* _Problem to solve_: For every line that contains the string "none", pull that line out of the material below.

(Records provided)

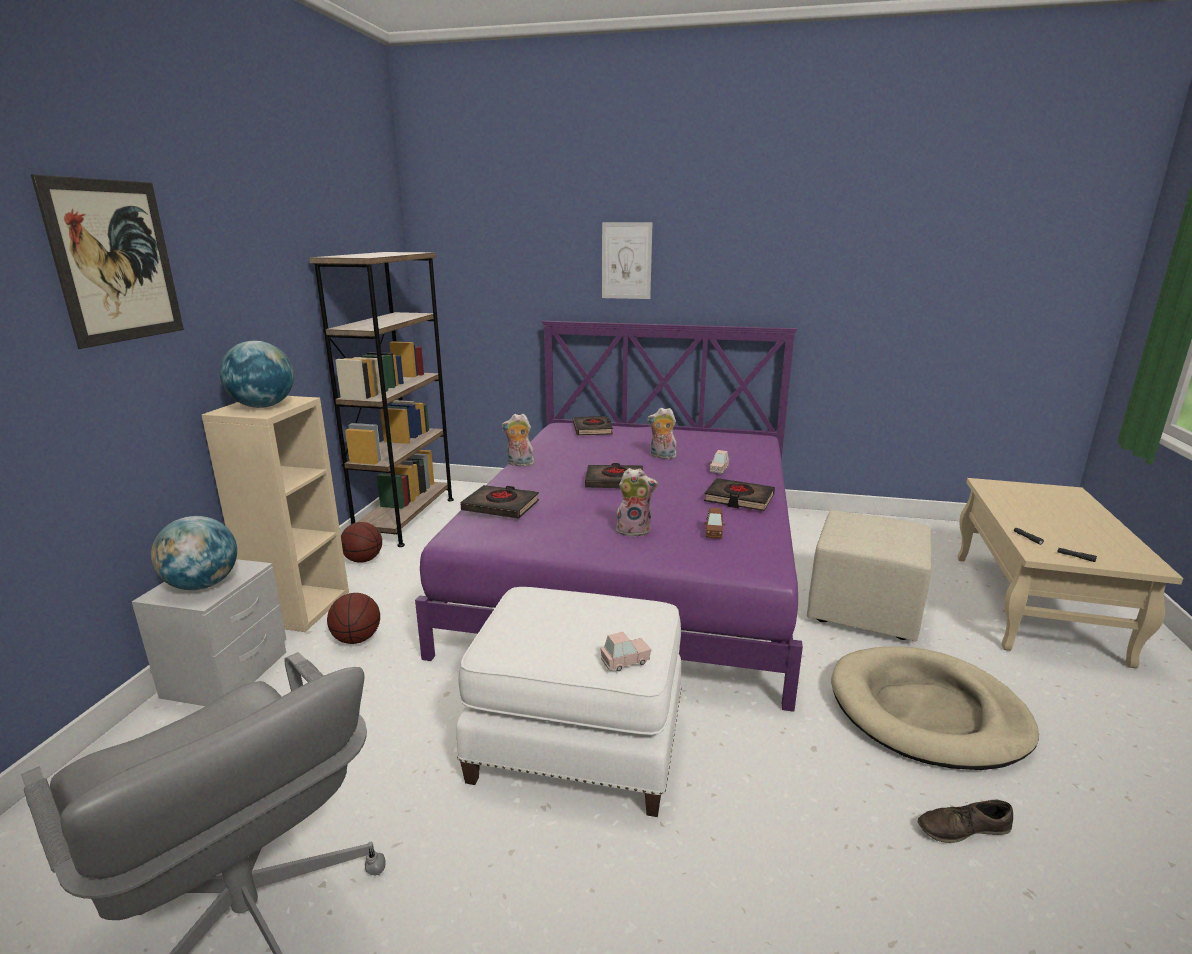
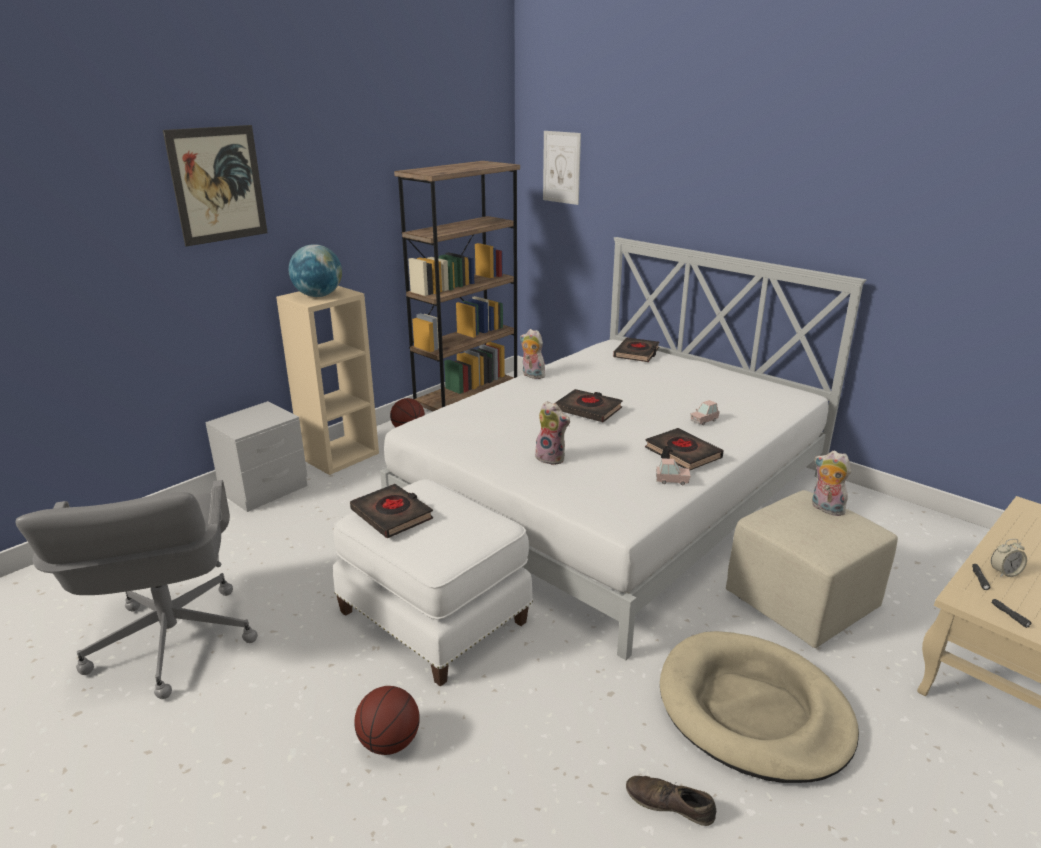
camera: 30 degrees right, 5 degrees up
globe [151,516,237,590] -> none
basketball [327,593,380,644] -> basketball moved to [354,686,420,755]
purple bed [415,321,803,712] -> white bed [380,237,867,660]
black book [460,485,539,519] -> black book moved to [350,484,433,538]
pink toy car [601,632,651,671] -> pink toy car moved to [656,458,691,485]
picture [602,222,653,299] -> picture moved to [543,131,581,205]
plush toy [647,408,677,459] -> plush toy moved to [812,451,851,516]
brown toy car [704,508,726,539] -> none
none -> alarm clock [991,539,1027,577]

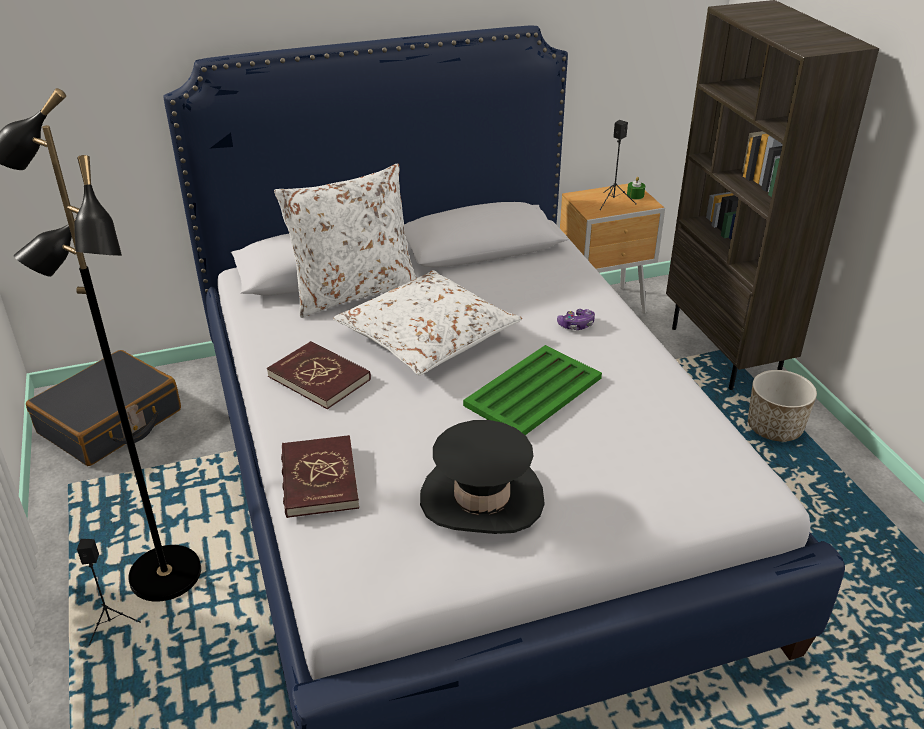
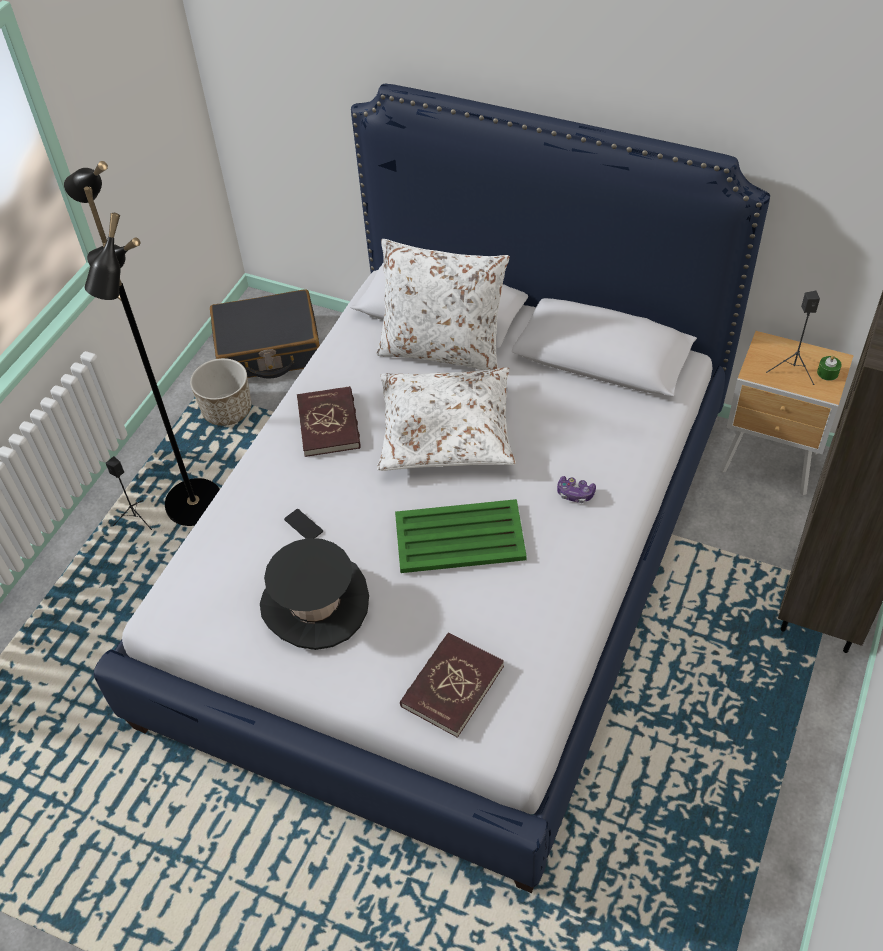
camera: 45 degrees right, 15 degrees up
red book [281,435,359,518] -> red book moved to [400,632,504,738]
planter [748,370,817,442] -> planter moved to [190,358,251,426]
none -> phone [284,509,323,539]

(End Records provided)

* _Reply to the task_:
globe [151,516,237,590] -> none
brown toy car [704,508,726,539] -> none
none -> alarm clock [991,539,1027,577]
none -> phone [284,509,323,539]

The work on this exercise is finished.